Dr David Nicholl is a consultant neurologist at Sandwell and West Birmingham NHS Trust and RCP college tutor at University Hospital Birmingham. He is grateful for the comments of Dr Jonathan Cusack (JC), consultant paediatrician from Leicester in writing this blog.
Commentary reached out to Sir Terence Stephenson at the invitation of Dr David Nicholl, to allow for a balanced discussion. Published here is his reply verbatim.
Thank you for the opportunity to clarify some of the issues highlighted by your readers following my recent interview with Commentary.
I cannot agree with the suggestion of the GMC being out of touch with the realities of front-line working. We have a dedicated Regional Liaison Service and Employer Liaison Service who are daily on the front-line engaging with doctors and their employers across the whole of the UK. Those teams met with more than 26,000 doctors in 2017.
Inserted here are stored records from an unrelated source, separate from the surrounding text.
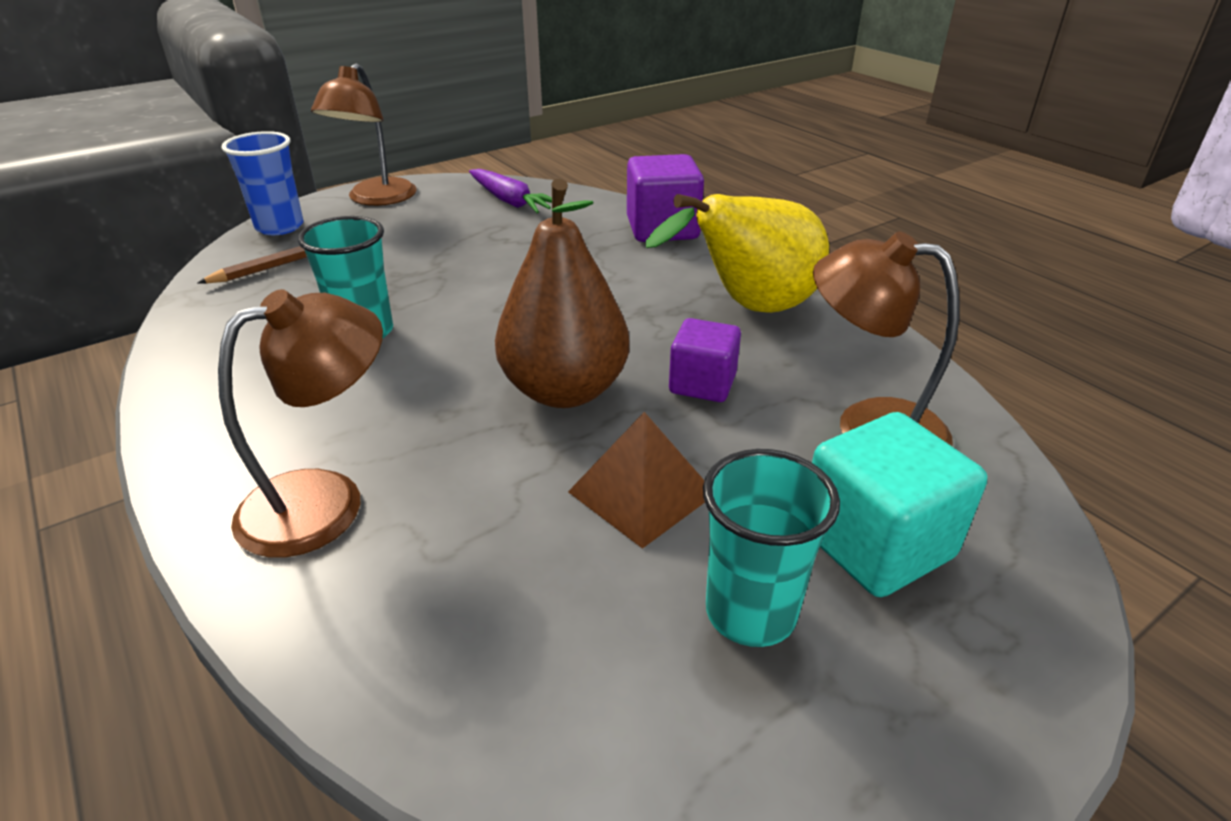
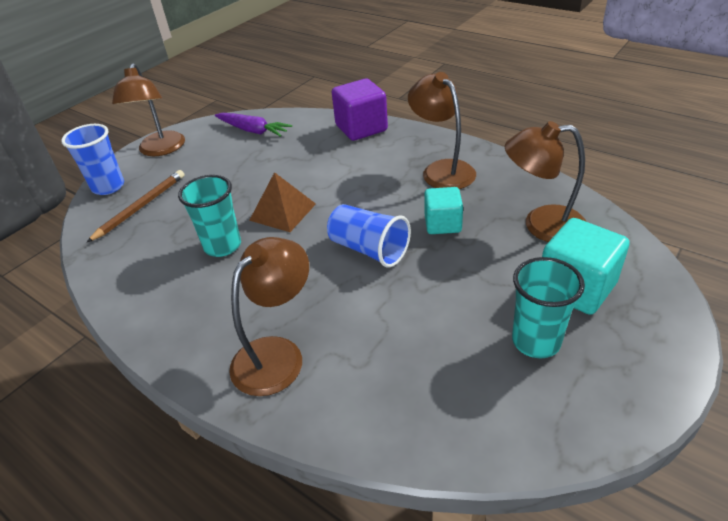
camera: 15 degrees left, 5 degrees up
(564, 390) = (369, 249): brown pear -> blue cup
(641, 493) = (447, 296): brown pyramid -> brown pyramid (282, 212)
(702, 384) = (442, 224): purple cube -> turquoise cube
(749, 308) = (442, 170): yellow pear -> brown lamp

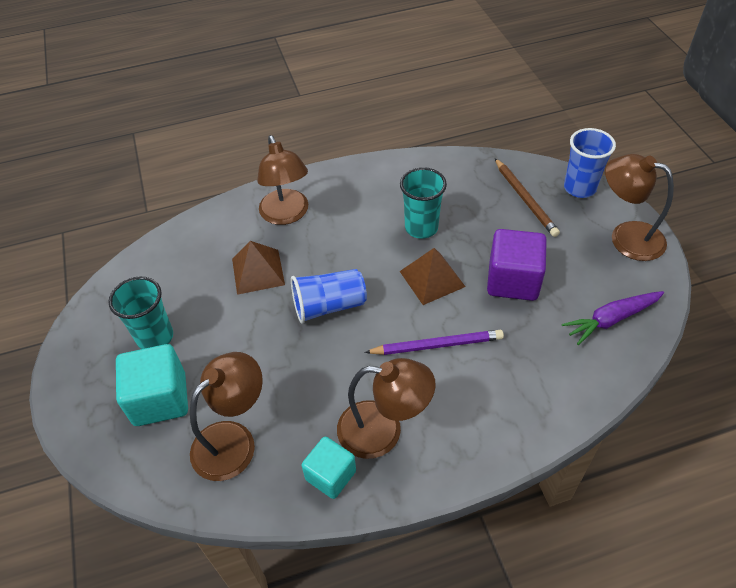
camera: 125 degrees right, 10 degrees up
(347, 181) = (436, 345): none -> purple pencil
(361, 128) = (534, 416): purple cube -> purple cube (513, 281)
(378, 322) = (258, 271): none -> brown pyramid
(442, 224) = (308, 371): turquoise cube -> turquoise cube (330, 475)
I would also like to reiterate the fact that the GMC does not ask for reflective notes from doctors in order to investigate a concern. The main purpose of collecting and reflecting on significant events is to allow doctors to review and evaluate the quality of their work and to learn from the process.
In recent months colleagues from royal colleges have raised questions about the wording of one of our standard investigation letters, which was intended to seek evidence of support for the doctor and/or concerns. Although the letter does not ask colleges to provide reflective statements, we agreed this is not as clear as it should be.
The GMC has publicly called for doctors’ reflective notes to be given legal protection and will continue to press for this.
We are reviewing all of our documentation to make sure that they are absolutely clear that we do not ask for reflective notes from third parties in order to investigate a concern.
However, all written materials, including reflections, are potentially disclosable in the context of litigation. This is something we believe should be changed. The GMC has publicly called for doctors’ reflective notes to be given legal protection and will continue to press for this.
I apologise for referring to the Court of Appeal as the Supreme Court and for referring to illness rather than presenting elsewhere. I regret any confusion caused.
I was not present in the criminal court and so I must rely on the court’s record of the criminal trial which shows that another consultant, Dr Forster, offered her support on the ward. It was accepted in that hearing that her help and advice could have been sought at any time by those working that day.